(What you will do): Output as a JSON array of strings every line of the entries from the line containing "sub-region: Tonder Kommune" to the line containing "longitude: -111.1033", both ends included, one string per line and blank lines omitted. Leave the pictures out of the array.

(Input material):
╭──

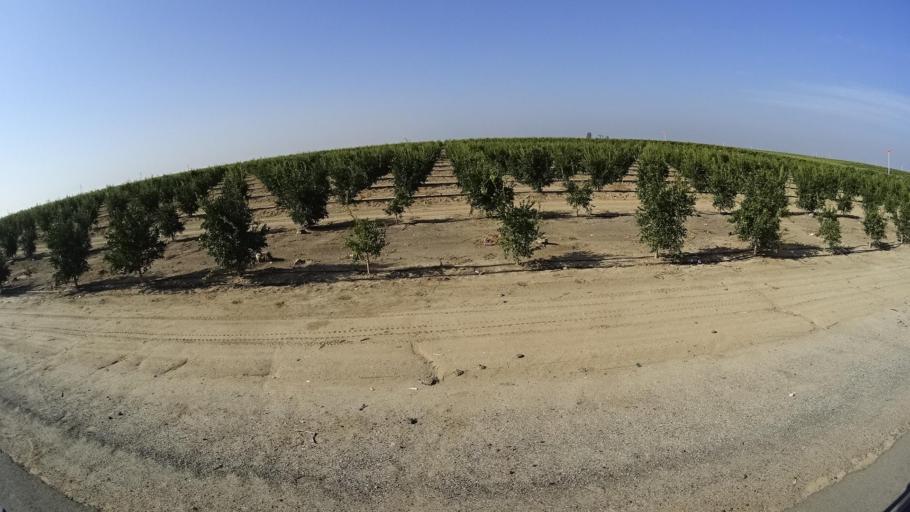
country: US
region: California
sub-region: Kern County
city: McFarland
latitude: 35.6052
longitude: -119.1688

╰──
╭──

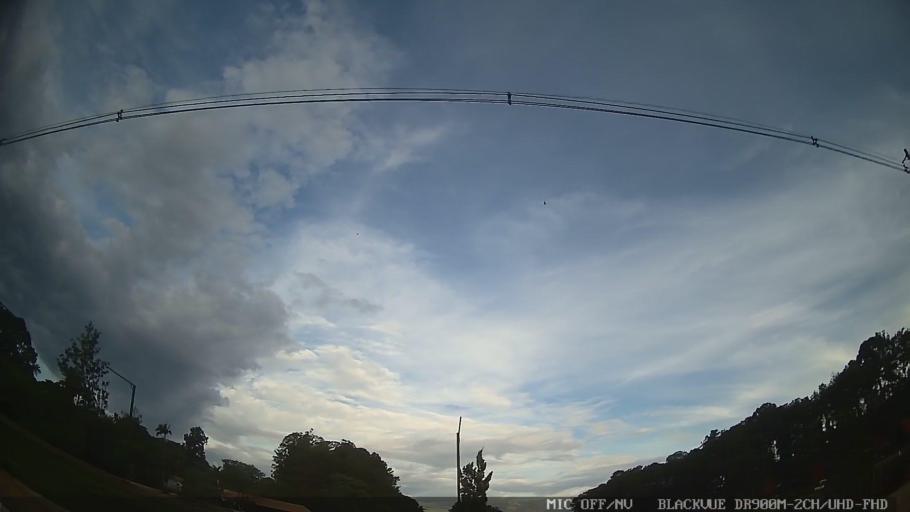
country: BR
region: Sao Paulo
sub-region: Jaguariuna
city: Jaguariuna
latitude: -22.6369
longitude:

╰──
╭──

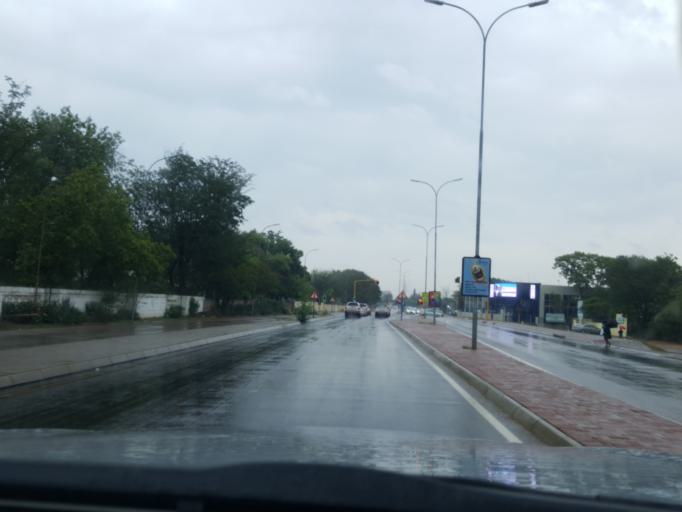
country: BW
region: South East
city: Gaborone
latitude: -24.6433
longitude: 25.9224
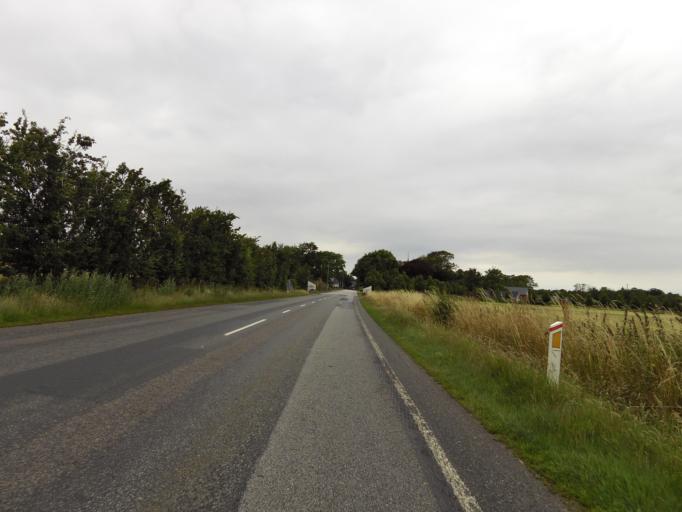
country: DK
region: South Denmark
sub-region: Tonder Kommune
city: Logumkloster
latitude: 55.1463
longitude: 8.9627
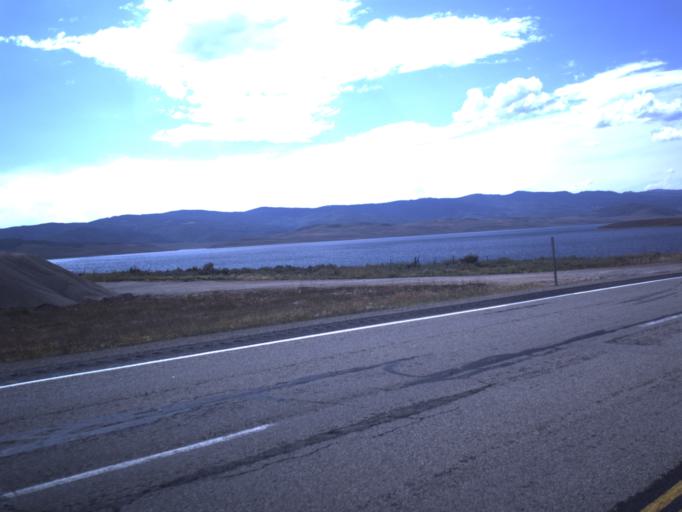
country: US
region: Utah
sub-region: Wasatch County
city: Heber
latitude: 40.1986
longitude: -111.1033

╰──

(Problem solution):
[
  "sub-region: Tonder Kommune",
  "city: Logumkloster",
  "latitude: 55.1463",
  "longitude: 8.9627",
  "country: US",
  "region: Utah",
  "sub-region: Wasatch County",
  "city: Heber",
  "latitude: 40.1986",
  "longitude: -111.1033"
]